Most of all, the book is intended for those who believe investing is too arcane for them, when it is actually something a financial newcomer can master. My goal is to help you understand the consequences of spending and investment decisions—whether they be the small, incremental ones, or the large major ones. By slowing down and reflecting on these consequences, rather than acting reactively or “intuitively,” you will be on a path to spending your way to wealth.

Special Note

While the mathematical calculations utilized in this book are straightforward and uncomplicated, a brief explanation will aid you in better understanding them:

When the book discusses current and future expenses associated with a particular item, it automatically adjusts each future year’s expenditure for that item by an estimated inflation factor (3%). Thus, something which costs $1.00 today will cost $1.03 next year, $1.061 the following year, and so on.

Similarly, when the book discusses the possible future value of an investment of $1.00 in an S&P 500 Index fund (which has historically returned an average of 10% per year over an extended period of time), it shows the value of the invested $1.00 will likely be worth $1.10, the following year, $1.21 the following year, and so on.

The calculations in the book were derived from future-value tables similar to those used for the online Investorship calculator. They have been checked for accuracy by significantly credentialed individuals (accountants and financial consultants) whose calculation methodology may differ slightly based on minor formulation differences.

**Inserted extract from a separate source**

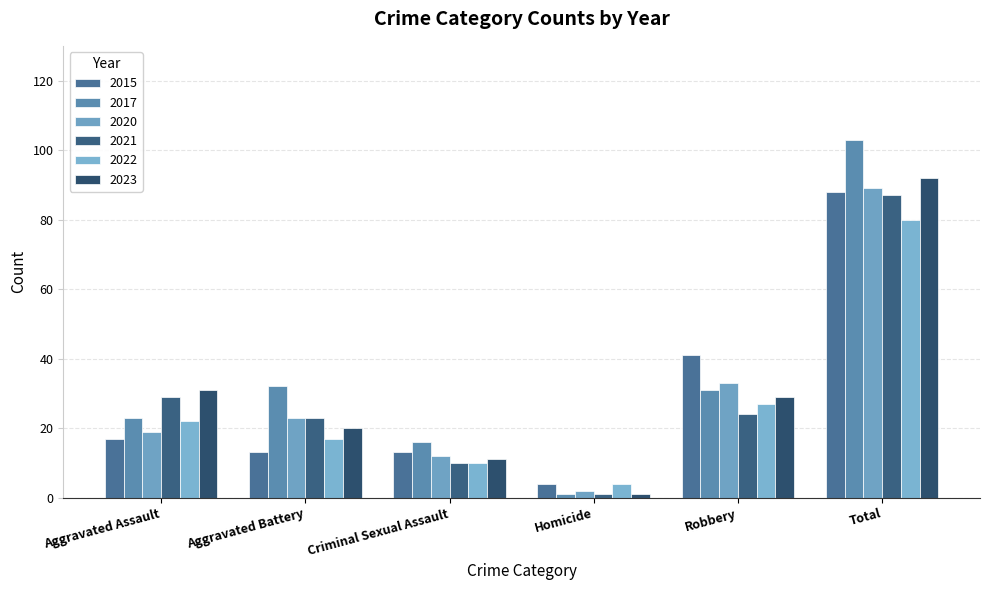

Which category has the lowest value in the 2023 series?

Homicide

American consumers (people like us) are among the greatest financial spenders in the world. Certainly, we are among the most practiced. We spend more frequently on more things, in larger amounts and in greater quantities than almost anyone else on earth. Regrettably, most of this spending is at the expense of spending on our future financial security. Since this problem tends not to manifest itself immediately, the magnitude of the problem increases each year until it ultimately may be unmanageable.

The purpose of this book is to help the reader understand the problems that arise out of spending unchecked by reflection on long-term consequences, and to modify their spending practices in ways that make their future spending the cause of financial wealth.

This book is not intended to deprive us of the pleasure and satisfaction of spending. Rather, its purpose is to alert us to the forfeiture of enormous future financial wealth that is the likely consequence of the way we often spend—unconsciously mis-allocating our dollars.  In pointing out this forfeiture, the book also shows the magnitude of potential future financial wealth that will result from a revised allocation of our spending dollars.